TASKS TO PERFORM:
[1] Name every approach that the passage on anxiety and identity introduces with the words "Some approaches involve" or "Some involve".
[2] In the passage on anxiety and identity, set down everything from "Which brings me" down to "how to act.", without changing a word.
[3] Resume the passage on anxiety and identity, picking up right after its final sentence.

PASSAGE TO READ:
_ _ _ _

There are all sorts of approaches to dealing with this and, unfortunately, I can't really work with you through a forum (or other than in person) in any detail. What you need is... well, what you need. I don't begin to have enough information to know what that is.
Some approaches involve reaching a resolution in yourself about the events. Some involve body work (where you are storing this old content). Some involve the (admittedly bigger) step of getting that your past doesn't define you - you are led by your future, not driven by your past. The future determines your present (but most people react as if their past determines your present).
Which brings me to the big thing, and I'm certain about this: You're anxious because you don't know how to react around other people or what to expect from them - and that's ultimately because you don't know who you are and what you want. You don't trust others when you don't trust yourself. You don't know how you fit or where to stand or how to act.
So, the real answer - which could take a moment of insight or (more commonly) take 5 to 10 years - is to find out who you are and what you're about. Uncover your core identity and discover your True Will, i.e., what force of nature you are.
People live stories. We live bad, tragic, pathetic stories when we don't have a better story to tell about ourselves. Write a great new story.

_ _ _ _

MATERIAL PROVIDED:
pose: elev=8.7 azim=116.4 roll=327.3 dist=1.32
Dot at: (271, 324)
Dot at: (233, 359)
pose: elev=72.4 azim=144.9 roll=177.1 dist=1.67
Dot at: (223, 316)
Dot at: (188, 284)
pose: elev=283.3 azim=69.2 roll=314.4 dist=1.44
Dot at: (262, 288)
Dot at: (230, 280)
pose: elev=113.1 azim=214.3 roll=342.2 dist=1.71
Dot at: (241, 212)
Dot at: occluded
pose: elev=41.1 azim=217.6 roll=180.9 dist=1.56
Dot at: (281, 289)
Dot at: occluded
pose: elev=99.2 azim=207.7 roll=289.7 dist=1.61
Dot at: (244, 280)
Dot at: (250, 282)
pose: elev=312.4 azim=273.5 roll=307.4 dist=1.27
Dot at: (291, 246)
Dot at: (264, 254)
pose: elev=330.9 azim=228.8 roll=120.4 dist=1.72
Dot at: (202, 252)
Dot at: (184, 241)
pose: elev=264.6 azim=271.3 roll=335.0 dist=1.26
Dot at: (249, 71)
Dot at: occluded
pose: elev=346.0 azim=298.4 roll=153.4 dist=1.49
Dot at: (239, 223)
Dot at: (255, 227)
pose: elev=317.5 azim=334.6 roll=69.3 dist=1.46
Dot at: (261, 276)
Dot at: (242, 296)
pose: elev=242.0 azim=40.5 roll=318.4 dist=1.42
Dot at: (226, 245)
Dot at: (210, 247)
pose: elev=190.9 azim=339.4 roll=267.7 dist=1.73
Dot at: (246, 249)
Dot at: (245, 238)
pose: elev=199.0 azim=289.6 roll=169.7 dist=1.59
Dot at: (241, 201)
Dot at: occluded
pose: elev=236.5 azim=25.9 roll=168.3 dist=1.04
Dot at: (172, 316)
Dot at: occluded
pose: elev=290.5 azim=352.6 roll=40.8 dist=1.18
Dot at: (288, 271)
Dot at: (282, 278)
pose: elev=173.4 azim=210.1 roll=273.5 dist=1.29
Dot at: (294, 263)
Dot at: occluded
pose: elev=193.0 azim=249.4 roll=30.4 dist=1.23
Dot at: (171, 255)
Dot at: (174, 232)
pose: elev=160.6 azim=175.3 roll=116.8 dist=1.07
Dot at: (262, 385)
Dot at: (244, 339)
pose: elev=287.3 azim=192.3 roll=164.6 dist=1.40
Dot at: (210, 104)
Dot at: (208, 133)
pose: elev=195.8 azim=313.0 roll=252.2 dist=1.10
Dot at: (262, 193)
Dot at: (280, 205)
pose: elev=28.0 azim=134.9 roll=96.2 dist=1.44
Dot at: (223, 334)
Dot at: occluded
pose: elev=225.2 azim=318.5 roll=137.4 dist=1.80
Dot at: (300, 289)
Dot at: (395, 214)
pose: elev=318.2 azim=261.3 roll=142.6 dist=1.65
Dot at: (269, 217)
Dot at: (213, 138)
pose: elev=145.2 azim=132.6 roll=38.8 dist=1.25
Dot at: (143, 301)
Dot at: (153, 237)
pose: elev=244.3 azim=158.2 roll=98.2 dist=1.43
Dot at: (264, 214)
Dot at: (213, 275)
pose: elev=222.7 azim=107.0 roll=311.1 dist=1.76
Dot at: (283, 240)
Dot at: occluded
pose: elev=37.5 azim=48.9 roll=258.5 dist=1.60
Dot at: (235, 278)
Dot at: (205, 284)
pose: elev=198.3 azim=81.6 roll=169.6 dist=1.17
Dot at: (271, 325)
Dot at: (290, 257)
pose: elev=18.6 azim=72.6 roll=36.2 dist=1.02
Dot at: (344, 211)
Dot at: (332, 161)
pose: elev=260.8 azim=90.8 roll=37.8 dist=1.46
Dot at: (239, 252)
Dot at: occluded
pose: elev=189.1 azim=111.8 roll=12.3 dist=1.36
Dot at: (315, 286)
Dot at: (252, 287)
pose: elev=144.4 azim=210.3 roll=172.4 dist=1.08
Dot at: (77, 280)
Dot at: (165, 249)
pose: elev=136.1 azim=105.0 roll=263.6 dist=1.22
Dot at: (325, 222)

_ _ _ _

ANSWERS TO THE EXERCISES:
[1]
- Reaching a resolution in yourself about the events
- Body work (where you are storing this old content)
- Getting that your past doesn't define you: you are led by your future, not driven by your past

[2]
Which brings me to the big thing, and I'm certain about this: You're anxious because you don't know how to react around other people or what to expect from them - and that's ultimately because you don't know who you are and what you want. You don't trust others when you don't trust yourself. You don't know how you fit or where to stand or how to act.

[3]
"I do pranayama and daily LBRP practices and I shall add the middle pillar into that. "
I specifically did not mention standard pranayama, because that can increase anxiety symptoms. (Anything resembling hyperventillating or even hyper-attention to controlling breath ties into the autonomic reactions behind anxiety.) I mentioned a specific practice that will bring you, physically and psychologically, to a more mellow, balanced state.
"When it happens its usually starts with anxiety which then leads to the physiological reactions related to
stress all of which adds to the anxiety."Sure. Yes. This ia great thing to know: You feel something in your body that you interpret psychologically, and then you have reactions, and then you make choices that are uncomfortable or later regretted, yes? Is the cycle something like that? (Tune into the body sensations.)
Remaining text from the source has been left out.